Abrió una gran caja que reposaba en la mesa del dispensario y extrañas herramientas se descubrieron ante mí. Cogió entre sus manos una pequeña sierra. Mi expresión, una mezcla de horror e incredulidad, fue suficiente respuesta para que Engracia se disculpara.

-¿En vuestro tiempo utilizáis el refrán "cortar por lo sano"? -preguntó impasible.

Asentí atónita.

-Llegado el caso, eso será lo que haremos si Samuel llega con una herida infectada en su pierna.

Volvió a guardar en la gran caja de madera los mortecinos artilugios. A pesar de la limpieza de la estancia, el recipiente que contenía las herramientas, que sin duda habían pertenecido a su marido, no se encontraba en las mejores condiciones higiénicas.
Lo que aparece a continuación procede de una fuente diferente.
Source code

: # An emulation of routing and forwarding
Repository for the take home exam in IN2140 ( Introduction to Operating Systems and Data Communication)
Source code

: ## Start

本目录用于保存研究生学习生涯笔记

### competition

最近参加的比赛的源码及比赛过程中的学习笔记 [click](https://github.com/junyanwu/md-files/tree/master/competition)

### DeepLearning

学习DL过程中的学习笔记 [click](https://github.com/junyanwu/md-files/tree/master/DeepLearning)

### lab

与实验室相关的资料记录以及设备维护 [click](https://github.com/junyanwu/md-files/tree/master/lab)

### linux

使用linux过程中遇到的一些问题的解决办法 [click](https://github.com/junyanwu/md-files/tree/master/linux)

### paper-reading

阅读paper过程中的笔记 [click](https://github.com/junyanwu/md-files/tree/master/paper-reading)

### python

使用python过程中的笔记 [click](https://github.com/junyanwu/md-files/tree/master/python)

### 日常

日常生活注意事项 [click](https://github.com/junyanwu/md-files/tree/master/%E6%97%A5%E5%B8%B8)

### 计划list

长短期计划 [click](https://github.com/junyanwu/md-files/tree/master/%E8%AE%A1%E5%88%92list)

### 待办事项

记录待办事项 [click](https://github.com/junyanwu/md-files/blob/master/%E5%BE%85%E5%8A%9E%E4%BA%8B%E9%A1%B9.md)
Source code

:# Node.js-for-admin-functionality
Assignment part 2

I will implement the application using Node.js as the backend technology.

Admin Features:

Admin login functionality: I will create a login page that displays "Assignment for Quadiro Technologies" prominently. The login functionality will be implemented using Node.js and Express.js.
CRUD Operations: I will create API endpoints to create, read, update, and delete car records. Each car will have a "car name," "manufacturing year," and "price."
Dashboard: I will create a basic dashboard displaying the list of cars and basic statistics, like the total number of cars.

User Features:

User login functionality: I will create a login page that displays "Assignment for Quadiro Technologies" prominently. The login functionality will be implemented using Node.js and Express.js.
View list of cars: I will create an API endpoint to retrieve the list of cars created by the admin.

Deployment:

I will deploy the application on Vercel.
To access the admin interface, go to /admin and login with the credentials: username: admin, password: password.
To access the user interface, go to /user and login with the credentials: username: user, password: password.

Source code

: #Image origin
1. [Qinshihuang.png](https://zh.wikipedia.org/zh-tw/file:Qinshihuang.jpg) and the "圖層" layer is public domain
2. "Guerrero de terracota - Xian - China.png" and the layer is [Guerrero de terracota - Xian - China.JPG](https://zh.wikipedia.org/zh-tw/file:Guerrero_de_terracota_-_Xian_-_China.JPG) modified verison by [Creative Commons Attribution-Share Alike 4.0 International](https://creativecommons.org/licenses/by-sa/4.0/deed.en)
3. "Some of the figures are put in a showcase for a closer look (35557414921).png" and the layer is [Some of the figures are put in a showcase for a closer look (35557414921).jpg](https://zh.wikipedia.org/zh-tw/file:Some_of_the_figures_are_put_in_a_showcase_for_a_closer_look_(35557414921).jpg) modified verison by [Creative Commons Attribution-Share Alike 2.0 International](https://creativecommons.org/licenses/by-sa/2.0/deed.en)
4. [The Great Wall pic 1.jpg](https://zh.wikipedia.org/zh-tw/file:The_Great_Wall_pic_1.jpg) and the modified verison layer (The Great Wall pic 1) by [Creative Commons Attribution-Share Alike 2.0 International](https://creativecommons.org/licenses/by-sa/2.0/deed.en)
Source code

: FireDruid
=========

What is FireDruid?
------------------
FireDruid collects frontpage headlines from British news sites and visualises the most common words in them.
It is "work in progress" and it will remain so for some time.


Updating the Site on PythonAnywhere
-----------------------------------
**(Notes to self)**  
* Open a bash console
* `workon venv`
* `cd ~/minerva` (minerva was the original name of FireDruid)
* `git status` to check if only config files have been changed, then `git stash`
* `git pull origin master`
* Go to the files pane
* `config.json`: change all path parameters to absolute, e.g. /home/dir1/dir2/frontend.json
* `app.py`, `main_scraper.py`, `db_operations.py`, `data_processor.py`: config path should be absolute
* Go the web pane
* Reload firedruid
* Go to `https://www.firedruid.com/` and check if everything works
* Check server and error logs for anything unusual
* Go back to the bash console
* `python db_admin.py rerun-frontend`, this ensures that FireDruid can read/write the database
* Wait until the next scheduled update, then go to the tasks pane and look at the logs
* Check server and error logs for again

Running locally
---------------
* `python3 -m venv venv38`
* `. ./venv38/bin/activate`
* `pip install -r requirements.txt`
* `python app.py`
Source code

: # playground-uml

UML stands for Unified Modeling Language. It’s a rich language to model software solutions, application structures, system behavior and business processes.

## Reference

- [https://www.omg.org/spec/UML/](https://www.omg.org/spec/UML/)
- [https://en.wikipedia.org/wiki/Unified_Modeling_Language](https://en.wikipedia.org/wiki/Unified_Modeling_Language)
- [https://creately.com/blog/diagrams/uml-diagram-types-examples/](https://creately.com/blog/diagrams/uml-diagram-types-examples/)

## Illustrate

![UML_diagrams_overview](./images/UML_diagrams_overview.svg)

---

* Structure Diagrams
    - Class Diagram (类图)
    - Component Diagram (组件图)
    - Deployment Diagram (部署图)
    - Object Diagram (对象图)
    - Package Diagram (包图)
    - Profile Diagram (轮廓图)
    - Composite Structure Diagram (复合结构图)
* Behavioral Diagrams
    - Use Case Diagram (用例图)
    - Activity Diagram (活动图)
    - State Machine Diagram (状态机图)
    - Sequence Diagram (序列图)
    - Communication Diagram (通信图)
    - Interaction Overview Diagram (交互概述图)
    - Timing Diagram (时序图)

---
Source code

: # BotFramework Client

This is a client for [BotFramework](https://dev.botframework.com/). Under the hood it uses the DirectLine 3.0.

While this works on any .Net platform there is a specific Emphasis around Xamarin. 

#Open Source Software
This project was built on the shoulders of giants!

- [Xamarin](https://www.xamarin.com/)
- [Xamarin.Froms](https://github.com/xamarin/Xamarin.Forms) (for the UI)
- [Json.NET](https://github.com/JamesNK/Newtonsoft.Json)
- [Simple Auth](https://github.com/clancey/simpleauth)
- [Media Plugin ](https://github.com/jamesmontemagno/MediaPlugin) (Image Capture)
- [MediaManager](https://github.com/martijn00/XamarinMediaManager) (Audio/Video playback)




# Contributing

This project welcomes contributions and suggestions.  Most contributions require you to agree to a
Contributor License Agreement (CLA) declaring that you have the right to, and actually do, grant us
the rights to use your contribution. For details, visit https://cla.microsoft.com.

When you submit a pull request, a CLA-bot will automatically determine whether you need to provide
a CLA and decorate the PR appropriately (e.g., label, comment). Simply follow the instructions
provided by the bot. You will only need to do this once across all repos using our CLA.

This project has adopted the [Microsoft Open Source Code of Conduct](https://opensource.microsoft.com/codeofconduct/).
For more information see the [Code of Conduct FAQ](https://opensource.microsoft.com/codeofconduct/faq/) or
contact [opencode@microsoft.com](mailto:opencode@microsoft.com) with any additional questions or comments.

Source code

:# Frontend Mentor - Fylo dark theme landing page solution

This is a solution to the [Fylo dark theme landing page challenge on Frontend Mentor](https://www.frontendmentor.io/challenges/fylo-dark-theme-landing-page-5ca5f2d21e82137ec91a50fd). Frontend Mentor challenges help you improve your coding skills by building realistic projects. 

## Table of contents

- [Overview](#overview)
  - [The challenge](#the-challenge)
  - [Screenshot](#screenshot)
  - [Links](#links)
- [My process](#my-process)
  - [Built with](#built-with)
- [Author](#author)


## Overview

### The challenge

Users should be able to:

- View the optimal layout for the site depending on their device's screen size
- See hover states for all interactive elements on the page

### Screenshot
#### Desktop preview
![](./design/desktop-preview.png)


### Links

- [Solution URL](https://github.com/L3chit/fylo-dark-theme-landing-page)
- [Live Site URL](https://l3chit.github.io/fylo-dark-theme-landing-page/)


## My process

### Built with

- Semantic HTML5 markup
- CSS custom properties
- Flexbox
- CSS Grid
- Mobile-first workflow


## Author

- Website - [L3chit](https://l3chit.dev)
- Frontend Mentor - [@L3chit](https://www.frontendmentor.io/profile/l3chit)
La repulsa por aquellos instrumentos, similares a los aparatos de tortura, que bien podrían haber pertenecido a algún inquisidor, acentuó aún más mi desagrado ante la situación que la mujer me estaba planteando.

Tuve que admitir que, aun no teniendo la mejor presencia, se trataba de un valioso material quirúrgico de finales del siglo XVIII al que muy pocos tenían acceso. Me pregunté, sin dar crédito, cómo Engracia no se afanaba en limpiar con más diligencia aquellos instrumentos. Al fin y al cabo, se trataba de herramientas de trabajo que entrarían en contacto directo con heridas profundas. Pronto caí en la cuenta de que a principios del siglo XIX poco se sabía sobre las bacterias y virus que infectaban las heridas. Si bien ya existía el microscopio, pocos eran los especialistas que relacionaban a esos diminutos seres con las lesiones irritadas e inflamadas.

-Ese... -no sabía muy bien cómo llamar al conjunto de hierros-, ese material para amputar no se debería guardar así, ni en esas condiciones.

Engracia puso toda su atención en lo que me disponía a manifestar, en cierto modo era lo que buscaba: las aportaciones de una viajera del tiempo futuro.

-A mediados de este siglo, de XIX, se comenzará a esterilizar cualquier material que esté en contacto con una herida abierta -intenté aclarar de la manera más sencilla que pude.

-Interesante. -Engracia me apremió para dejarme continuar con la esperanza de poder entender algo de lo intentaba descubrirle.

-Existen unos seres que son tan pequeños que no podemos ver, pero que infectan las heridas si entran en contacto con ellas. Las contaminan, provocando inflamación y rojez -instintivamente fijé mi mirada en un pequeño microscopio que descansaba en una de las vitrinas-, a esos seres se les llama microbios y bacterias, pueden provocar fácilmente la muerte si no se extinguen a tiempo.

-Entonces ¿cómo podríamos acabar con ellos? -preguntó curiosa.

-Existen diferentes métodos. Los instrumentos que están en contacto con las lesiones abiertas se pueden hervir o quemar con el fuego directamente. Las heridas se limpian con una mezcla de alcohol de alta graduación y agua hervida -concluí algo insegura de mi respuesta.

La abuela no pareció vacilar e inmediatamente encendió la chimenea de la estancia colocando un gran caldero con agua limpia que mandó traer del pozo. Cuando el líquido comenzó a emitir pequeños gorgoteos, depositamos, uno por uno, aquellos espantosos artilugios deseando no utilizarlos jamás.